WORK INSTRUCTIONS =>
From the first entry to the last, copy each one exactly.

DATASET EXCERPTS =>

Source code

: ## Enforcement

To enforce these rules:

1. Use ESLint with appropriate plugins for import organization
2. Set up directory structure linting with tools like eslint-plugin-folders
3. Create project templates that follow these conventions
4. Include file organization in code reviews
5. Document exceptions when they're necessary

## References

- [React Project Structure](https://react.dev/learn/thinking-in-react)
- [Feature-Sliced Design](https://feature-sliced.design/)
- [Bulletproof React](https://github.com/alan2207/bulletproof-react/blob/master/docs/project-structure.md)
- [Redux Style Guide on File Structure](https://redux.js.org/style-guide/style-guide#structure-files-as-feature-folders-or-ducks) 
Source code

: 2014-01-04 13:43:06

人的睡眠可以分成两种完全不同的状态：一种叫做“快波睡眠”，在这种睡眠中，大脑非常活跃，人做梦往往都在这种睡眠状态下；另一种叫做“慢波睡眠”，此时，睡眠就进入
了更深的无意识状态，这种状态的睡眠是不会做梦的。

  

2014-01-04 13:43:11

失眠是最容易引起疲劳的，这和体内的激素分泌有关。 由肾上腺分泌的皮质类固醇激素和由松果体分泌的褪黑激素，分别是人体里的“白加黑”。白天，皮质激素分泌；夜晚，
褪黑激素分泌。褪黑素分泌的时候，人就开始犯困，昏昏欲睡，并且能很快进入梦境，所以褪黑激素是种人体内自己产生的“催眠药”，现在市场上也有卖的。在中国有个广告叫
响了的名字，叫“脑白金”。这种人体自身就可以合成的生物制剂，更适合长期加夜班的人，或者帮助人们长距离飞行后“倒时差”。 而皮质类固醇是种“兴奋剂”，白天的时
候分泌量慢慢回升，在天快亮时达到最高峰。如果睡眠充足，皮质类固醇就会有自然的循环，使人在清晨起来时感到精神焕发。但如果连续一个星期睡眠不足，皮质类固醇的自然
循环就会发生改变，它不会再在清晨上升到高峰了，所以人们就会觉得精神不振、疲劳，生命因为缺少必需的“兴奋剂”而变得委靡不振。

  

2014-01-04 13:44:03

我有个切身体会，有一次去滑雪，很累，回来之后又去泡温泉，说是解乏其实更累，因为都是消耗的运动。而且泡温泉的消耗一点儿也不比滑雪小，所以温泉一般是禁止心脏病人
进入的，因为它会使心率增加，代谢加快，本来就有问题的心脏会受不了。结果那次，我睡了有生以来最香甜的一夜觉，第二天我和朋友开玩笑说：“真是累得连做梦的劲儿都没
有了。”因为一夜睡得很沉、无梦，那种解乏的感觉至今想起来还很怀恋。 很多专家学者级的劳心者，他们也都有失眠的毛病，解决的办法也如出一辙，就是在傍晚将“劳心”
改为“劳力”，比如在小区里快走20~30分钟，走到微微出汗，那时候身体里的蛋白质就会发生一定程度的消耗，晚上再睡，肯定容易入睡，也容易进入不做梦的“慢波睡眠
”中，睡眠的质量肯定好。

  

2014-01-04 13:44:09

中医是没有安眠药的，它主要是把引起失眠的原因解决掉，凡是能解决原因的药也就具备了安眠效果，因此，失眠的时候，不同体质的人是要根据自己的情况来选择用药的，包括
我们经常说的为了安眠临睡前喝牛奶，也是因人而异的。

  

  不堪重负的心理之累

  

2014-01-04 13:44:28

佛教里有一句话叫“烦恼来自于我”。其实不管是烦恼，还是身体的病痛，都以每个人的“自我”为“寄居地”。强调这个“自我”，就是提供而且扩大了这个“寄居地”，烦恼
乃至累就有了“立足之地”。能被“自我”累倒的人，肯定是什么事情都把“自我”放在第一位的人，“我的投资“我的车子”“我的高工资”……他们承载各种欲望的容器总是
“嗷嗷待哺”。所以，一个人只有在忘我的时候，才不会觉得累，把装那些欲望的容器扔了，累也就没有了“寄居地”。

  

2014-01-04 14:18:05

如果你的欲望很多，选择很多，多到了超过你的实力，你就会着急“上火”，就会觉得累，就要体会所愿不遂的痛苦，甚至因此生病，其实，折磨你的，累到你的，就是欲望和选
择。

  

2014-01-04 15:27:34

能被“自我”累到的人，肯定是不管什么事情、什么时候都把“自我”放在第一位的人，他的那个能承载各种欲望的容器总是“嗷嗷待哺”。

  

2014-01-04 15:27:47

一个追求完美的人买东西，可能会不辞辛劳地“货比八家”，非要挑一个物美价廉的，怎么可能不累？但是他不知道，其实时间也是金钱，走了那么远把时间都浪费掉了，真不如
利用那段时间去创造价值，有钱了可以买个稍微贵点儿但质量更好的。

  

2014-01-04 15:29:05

ANSWER =>
Source code

: ## Enforcement

To enforce these rules:

1. Use ESLint with appropriate plugins for import organization
2. Set up directory structure linting with tools like eslint-plugin-folders
3. Create project templates that follow these conventions
4. Include file organization in code reviews
5. Document exceptions when they're necessary

## References

- [React Project Structure](https://react.dev/learn/thinking-in-react)
- [Feature-Sliced Design](https://feature-sliced.design/)
- [Bulletproof React](https://github.com/alan2207/bulletproof-react/blob/master/docs/project-structure.md)
- [Redux Style Guide on File Structure](https://redux.js.org/style-guide/style-guide#structure-files-as-feature-folders-or-ducks) 
Source code

: 2014-01-04 13:43:06

人的睡眠可以分成两种完全不同的状态：一种叫做“快波睡眠”，在这种睡眠中，大脑非常活跃，人做梦往往都在这种睡眠状态下；另一种叫做“慢波睡眠”，此时，睡眠就进入
了更深的无意识状态，这种状态的睡眠是不会做梦的。

  

2014-01-04 13:43:11

失眠是最容易引起疲劳的，这和体内的激素分泌有关。 由肾上腺分泌的皮质类固醇激素和由松果体分泌的褪黑激素，分别是人体里的“白加黑”。白天，皮质激素分泌；夜晚，
褪黑激素分泌。褪黑素分泌的时候，人就开始犯困，昏昏欲睡，并且能很快进入梦境，所以褪黑激素是种人体内自己产生的“催眠药”，现在市场上也有卖的。在中国有个广告叫
响了的名字，叫“脑白金”。这种人体自身就可以合成的生物制剂，更适合长期加夜班的人，或者帮助人们长距离飞行后“倒时差”。 而皮质类固醇是种“兴奋剂”，白天的时
候分泌量慢慢回升，在天快亮时达到最高峰。如果睡眠充足，皮质类固醇就会有自然的循环，使人在清晨起来时感到精神焕发。但如果连续一个星期睡眠不足，皮质类固醇的自然
循环就会发生改变，它不会再在清晨上升到高峰了，所以人们就会觉得精神不振、疲劳，生命因为缺少必需的“兴奋剂”而变得委靡不振。

  

2014-01-04 13:44:03

我有个切身体会，有一次去滑雪，很累，回来之后又去泡温泉，说是解乏其实更累，因为都是消耗的运动。而且泡温泉的消耗一点儿也不比滑雪小，所以温泉一般是禁止心脏病人
进入的，因为它会使心率增加，代谢加快，本来就有问题的心脏会受不了。结果那次，我睡了有生以来最香甜的一夜觉，第二天我和朋友开玩笑说：“真是累得连做梦的劲儿都没
有了。”因为一夜睡得很沉、无梦，那种解乏的感觉至今想起来还很怀恋。 很多专家学者级的劳心者，他们也都有失眠的毛病，解决的办法也如出一辙，就是在傍晚将“劳心”
改为“劳力”，比如在小区里快走20~30分钟，走到微微出汗，那时候身体里的蛋白质就会发生一定程度的消耗，晚上再睡，肯定容易入睡，也容易进入不做梦的“慢波睡眠
”中，睡眠的质量肯定好。

  

2014-01-04 13:44:09

中医是没有安眠药的，它主要是把引起失眠的原因解决掉，凡是能解决原因的药也就具备了安眠效果，因此，失眠的时候，不同体质的人是要根据自己的情况来选择用药的，包括
我们经常说的为了安眠临睡前喝牛奶，也是因人而异的。

  

  不堪重负的心理之累

  

2014-01-04 13:44:28

佛教里有一句话叫“烦恼来自于我”。其实不管是烦恼，还是身体的病痛，都以每个人的“自我”为“寄居地”。强调这个“自我”，就是提供而且扩大了这个“寄居地”，烦恼
乃至累就有了“立足之地”。能被“自我”累倒的人，肯定是什么事情都把“自我”放在第一位的人，“我的投资“我的车子”“我的高工资”……他们承载各种欲望的容器总是
“嗷嗷待哺”。所以，一个人只有在忘我的时候，才不会觉得累，把装那些欲望的容器扔了，累也就没有了“寄居地”。

  

2014-01-04 14:18:05

如果你的欲望很多，选择很多，多到了超过你的实力，你就会着急“上火”，就会觉得累，就要体会所愿不遂的痛苦，甚至因此生病，其实，折磨你的，累到你的，就是欲望和选
择。

  

2014-01-04 15:27:34

能被“自我”累到的人，肯定是不管什么事情、什么时候都把“自我”放在第一位的人，他的那个能承载各种欲望的容器总是“嗷嗷待哺”。

  

2014-01-04 15:27:47

一个追求完美的人买东西，可能会不辞辛劳地“货比八家”，非要挑一个物美价廉的，怎么可能不累？但是他不知道，其实时间也是金钱，走了那么远把时间都浪费掉了，真不如
利用那段时间去创造价值，有钱了可以买个稍微贵点儿但质量更好的。

  

2014-01-04 15:29:05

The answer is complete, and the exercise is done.